MF66 The Country Journal or The Craftsman Collection

The Country Journal or The Craftsman Collection
MF 66

Descriptive Summary

Creator: The Country Journal or The Craftsman
Title: The Country Journal or The Craftsman Collection
Dates: 1732
Abstract: The collection contains a four-page excerpt of a political journal, including remarks on the most recent session of Parliament, Lady Eleanor Oglethorpe’s obituary, foreign affairs, elections in specific counties, and ads for recently published works and medicines.

Quantity: 0.5 linear feet
Processed By: Kayla Brantley

Administrative History

This collection contains four pages of an excerpt from a 1732 edition of The Country Journal or The Craftsman, which includes a column of commentary on the most recent session of Parliament. The obituary for Lady Eleanor (Ellen) Oglethorpe is also included, praising her character, involvement in matters of the court, and ability to settle down after the revolution led by her husband.

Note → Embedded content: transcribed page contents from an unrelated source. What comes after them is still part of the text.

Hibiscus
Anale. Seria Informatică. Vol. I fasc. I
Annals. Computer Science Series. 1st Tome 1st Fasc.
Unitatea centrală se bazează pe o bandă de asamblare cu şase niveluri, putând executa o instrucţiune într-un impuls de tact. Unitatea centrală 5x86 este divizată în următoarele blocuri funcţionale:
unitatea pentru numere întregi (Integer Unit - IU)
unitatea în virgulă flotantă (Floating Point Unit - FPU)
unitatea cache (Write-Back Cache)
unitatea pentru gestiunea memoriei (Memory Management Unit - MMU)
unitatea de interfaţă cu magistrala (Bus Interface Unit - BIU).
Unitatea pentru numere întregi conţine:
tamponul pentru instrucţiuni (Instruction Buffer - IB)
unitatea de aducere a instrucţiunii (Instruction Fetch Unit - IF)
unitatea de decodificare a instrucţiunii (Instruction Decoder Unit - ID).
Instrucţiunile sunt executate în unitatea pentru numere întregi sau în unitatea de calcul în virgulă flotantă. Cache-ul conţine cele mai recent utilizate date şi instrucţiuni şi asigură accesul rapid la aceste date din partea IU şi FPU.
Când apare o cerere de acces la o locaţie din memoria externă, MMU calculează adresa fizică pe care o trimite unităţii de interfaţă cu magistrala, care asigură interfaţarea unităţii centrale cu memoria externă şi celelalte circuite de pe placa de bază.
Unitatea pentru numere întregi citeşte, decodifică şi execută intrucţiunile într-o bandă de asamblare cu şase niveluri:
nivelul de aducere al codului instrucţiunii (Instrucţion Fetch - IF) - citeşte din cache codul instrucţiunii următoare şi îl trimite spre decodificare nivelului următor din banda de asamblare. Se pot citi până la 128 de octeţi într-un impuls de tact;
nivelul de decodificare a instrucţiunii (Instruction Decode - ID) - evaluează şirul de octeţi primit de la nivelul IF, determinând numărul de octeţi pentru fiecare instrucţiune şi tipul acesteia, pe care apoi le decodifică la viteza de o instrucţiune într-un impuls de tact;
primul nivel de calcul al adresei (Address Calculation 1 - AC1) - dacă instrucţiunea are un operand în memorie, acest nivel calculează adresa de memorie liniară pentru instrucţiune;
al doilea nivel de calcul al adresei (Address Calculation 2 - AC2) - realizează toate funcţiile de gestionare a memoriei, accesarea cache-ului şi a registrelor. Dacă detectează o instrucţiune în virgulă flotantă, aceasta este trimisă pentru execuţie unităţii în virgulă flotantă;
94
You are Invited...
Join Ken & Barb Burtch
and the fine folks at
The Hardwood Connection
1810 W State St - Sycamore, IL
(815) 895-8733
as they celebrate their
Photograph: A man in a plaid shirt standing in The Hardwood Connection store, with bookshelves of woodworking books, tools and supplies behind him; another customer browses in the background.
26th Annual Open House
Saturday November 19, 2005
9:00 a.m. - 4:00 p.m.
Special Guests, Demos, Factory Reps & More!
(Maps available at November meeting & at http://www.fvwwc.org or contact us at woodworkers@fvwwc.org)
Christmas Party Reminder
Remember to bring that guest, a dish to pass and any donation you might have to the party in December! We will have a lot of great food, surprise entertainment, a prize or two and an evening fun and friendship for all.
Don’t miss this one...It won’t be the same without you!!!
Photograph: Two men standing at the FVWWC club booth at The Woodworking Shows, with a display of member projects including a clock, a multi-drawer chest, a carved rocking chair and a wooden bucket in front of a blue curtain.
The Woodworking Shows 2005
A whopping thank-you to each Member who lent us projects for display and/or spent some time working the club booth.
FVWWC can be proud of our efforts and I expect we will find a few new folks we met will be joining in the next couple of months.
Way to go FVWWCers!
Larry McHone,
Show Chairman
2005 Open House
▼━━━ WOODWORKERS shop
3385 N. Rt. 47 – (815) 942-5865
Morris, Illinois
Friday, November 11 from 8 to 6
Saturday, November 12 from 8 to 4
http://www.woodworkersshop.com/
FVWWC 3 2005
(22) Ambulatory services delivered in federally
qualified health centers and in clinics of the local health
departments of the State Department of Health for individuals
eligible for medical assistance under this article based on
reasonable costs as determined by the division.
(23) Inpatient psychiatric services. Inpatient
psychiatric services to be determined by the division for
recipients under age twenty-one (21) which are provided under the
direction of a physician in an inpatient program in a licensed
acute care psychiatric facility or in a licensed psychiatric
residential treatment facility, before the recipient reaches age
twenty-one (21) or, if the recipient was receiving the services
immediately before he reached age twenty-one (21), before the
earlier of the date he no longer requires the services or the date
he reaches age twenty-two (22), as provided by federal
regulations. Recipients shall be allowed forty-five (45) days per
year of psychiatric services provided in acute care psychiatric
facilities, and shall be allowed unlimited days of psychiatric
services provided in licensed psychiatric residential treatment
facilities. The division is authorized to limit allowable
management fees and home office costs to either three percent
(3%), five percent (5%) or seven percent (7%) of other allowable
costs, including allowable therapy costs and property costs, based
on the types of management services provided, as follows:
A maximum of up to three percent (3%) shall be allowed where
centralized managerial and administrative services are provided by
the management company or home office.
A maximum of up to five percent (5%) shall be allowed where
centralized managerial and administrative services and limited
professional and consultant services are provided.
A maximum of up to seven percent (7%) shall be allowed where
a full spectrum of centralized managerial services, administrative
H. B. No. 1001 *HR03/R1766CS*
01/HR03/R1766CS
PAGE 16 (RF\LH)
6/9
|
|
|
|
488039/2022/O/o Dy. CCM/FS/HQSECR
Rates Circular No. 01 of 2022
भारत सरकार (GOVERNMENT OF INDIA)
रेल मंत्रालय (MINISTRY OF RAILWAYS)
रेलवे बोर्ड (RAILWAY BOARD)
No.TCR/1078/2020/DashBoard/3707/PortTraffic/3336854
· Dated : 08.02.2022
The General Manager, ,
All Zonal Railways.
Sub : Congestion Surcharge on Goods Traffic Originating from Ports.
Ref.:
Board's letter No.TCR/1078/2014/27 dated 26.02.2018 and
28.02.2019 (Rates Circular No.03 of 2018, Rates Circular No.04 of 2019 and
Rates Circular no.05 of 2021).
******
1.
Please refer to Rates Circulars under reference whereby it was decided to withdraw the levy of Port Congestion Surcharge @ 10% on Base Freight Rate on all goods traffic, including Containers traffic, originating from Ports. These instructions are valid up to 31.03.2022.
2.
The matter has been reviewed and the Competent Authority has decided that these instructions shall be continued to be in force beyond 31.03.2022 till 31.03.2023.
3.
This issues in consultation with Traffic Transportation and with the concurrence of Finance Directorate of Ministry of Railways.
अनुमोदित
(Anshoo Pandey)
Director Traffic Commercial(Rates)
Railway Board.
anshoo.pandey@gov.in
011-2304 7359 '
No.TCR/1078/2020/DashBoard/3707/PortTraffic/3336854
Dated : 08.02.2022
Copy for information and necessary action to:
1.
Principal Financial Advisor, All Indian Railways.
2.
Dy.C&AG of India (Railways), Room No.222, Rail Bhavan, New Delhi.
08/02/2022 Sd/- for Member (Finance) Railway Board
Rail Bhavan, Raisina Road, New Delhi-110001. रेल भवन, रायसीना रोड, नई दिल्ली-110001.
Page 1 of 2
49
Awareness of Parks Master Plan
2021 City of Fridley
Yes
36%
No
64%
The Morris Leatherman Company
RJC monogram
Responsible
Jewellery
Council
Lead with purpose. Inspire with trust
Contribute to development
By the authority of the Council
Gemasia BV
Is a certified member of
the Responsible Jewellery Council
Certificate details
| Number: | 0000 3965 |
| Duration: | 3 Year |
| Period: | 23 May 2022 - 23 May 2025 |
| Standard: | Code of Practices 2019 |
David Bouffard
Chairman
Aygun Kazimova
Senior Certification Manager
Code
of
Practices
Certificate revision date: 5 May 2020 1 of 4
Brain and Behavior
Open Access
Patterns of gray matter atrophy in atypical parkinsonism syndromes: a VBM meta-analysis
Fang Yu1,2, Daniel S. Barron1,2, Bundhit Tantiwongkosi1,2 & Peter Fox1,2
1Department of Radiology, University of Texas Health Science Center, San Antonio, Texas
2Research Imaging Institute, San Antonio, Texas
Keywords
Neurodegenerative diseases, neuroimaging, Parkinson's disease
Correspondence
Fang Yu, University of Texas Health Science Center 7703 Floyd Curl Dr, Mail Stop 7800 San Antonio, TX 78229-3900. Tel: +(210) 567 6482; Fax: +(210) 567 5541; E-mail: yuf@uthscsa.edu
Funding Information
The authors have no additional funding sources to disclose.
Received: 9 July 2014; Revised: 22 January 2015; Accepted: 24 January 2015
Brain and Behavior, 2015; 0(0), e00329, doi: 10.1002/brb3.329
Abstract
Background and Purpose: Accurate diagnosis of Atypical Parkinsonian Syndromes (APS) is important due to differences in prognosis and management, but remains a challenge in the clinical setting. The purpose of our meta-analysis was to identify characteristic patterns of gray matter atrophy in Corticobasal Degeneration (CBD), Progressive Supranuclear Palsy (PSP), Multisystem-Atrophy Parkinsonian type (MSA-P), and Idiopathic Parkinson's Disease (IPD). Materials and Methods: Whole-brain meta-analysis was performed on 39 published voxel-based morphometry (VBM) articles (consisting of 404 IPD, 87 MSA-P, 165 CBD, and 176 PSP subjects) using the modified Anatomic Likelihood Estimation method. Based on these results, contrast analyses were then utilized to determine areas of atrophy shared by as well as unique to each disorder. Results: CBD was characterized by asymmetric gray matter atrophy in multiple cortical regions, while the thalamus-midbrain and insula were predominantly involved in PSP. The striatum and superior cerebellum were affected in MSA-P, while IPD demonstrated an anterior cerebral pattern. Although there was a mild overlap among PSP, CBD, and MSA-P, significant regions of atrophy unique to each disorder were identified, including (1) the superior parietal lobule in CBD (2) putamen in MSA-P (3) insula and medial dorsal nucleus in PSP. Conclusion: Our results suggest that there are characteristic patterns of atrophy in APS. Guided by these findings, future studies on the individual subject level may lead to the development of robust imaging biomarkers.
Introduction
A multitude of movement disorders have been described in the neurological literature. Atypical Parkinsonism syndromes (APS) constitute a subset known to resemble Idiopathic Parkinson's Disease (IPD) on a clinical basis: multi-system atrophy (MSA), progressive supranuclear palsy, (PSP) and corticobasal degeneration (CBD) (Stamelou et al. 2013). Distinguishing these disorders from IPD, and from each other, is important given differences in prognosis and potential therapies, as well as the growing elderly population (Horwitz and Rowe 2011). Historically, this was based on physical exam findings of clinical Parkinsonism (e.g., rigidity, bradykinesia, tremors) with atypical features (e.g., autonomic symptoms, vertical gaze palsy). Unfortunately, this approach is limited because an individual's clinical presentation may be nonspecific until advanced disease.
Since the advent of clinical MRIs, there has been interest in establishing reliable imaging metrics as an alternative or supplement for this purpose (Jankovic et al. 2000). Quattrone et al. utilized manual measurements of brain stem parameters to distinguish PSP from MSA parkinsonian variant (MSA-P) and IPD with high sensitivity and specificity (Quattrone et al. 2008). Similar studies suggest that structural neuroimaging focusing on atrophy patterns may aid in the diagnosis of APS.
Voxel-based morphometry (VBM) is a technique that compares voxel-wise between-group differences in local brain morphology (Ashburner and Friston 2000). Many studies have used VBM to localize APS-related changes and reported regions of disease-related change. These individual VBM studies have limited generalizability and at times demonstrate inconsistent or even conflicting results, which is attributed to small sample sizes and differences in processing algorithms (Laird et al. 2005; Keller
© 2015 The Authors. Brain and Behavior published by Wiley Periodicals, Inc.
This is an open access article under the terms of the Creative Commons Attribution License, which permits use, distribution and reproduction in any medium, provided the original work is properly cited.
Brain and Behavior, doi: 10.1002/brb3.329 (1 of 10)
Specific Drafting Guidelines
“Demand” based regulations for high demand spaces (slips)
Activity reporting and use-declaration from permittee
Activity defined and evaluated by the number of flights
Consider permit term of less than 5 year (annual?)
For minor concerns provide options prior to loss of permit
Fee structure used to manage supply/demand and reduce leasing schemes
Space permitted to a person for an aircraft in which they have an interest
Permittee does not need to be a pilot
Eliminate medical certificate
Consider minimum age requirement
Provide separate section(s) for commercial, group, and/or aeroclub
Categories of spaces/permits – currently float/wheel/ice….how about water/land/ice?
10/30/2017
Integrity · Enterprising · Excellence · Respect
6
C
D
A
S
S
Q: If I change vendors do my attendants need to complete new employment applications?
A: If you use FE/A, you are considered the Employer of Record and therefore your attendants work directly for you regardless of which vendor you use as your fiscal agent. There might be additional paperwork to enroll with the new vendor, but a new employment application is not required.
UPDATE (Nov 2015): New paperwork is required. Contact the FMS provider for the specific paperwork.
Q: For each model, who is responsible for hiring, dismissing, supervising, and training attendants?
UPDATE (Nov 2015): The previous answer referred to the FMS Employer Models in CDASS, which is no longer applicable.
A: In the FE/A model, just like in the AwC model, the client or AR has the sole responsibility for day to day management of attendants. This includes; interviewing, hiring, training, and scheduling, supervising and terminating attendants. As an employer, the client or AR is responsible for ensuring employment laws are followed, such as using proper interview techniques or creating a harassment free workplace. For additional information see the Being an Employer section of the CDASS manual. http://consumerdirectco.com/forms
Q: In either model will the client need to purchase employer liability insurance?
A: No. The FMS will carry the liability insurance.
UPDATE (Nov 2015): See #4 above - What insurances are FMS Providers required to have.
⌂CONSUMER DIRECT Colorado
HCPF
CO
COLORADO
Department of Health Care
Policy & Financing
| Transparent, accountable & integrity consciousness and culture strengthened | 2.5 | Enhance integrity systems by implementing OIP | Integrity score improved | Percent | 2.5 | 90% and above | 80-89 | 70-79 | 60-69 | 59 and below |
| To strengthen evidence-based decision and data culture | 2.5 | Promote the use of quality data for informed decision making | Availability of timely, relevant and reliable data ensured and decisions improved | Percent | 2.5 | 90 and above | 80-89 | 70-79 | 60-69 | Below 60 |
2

The Country Journal or The Craftsman was an anti-Walpole political journal established in 1726 by Henty St. John, Viscount of Bolingbroke, and William Pulteney in order to force political leader Walpole to step down from Parliament. Contributors to the journal wrote under the pseudonym “Caleb D’Anvers of Gray’s Inn, Esq.”. There were occasional contributions from “opposition wits” such as Arbuthnot, Swift, and Gay. In 1741, Thomas Cooke took on the role of the editor of The Country Journal, and while the paper continued under the same name, it no longer focused on the same agenda of unseating Walpole, who had been run out of office in 1742. Arthur Murphy took over around 1749 towards the end of the paper’s run, assuming the persona of “Joseph D’Anvers, Esq.”. The change of persona was officially announced in the October 28, 1752, edition of The Craftsman and informed the public of the death of Caleb D’Anvers who desired for his nephew “Joseph” to continue the journal. Murphy transformed the paper from a partisan political work into a forum for discussion of manners and literature. What had started out as an esteemed political paper and had dwindled over time into a common country journal was brought back to fame by Murphy who transformed it into an amusing and instructive publication that included criticism of theatrical affairs and satirical observations about contemporary topics. Murphy also changed the name of the journal to The Gray’s-Inn Journal and change the periodical’s editorial persona to “Charles Ranger, Esq.”, continuing the connection to the original “Caleb D’Anvers of Gray’s Inn.”

The obituary of Lady Eleanor Oglethorpe, mother of General and Founder of the Colony of Georgia James Edward Oglethorpe, is included in this issue of The Craftsman. Lady Eleanor was born in 1662 to Richard Wall (Du-Vall) of Rathkenny. She served at the court of Queen Anne where she enjoyed great influence, especially regarding potential suitors. Lady Eleanor moved into Anne’s palace and met Theophilus Oglethorpe, a young military leader who also lived in the palace. A romance developed, and the two were married in 1680. Both were loyal to King James II, and on the night that James left England he entrusted Lady Eleanor with his royal seal and asked her to deliver it to the Archbishop of Canterbury. When the Archbishop refused to accept the seal Lady Eleanor travelled to France to return the seal to James. Lady Eleanor’s husband Theophilus led a number of Jacobian causes, but after time he made peace with the monarch and became a highly-esteemed and upstanding citizen. Lady Eleanor remained a Jacobite and even raised her daughters, who lived in France in the pseudo-court of James, to be activists. Lady Eleanor remained a close confidante (maybe even a spy) for James, and she even travelled to Ireland, a hot-bed for Jacobian cause, where she was arrested for possessing traitorous papers detailing plans for usurping Charles II. Lady Eleanor only changed her allegiance when she saw a decline in those loyal to the Jacobian cause and realized that by changing her political alliance she could regain lost power and wealth for her family. She had ten sons and daughters, and outlived her husband by thirty years. She died in 1732, and her youngest son James Edward became the sole proprietor for the family estate. Lady Eleanor died one day before the charter for the Georgia Colony, settled by her son James Edward, was finalized.



Subject Headings

Oglethorpe, Eleanor, 1662-1732

D’Anvers, Caleb

The Country Journal or The Craftsman

Administrative Information

Preferred Citation:
Please cite The Country Journal or The Craftsman Collection, MF 66, Archives, Philip Weltner Library, Oglethorpe University, Atlanta, Georgia. Permission to publish from this collection must be approved in writing by the Director of the Library, Oglethorpe University.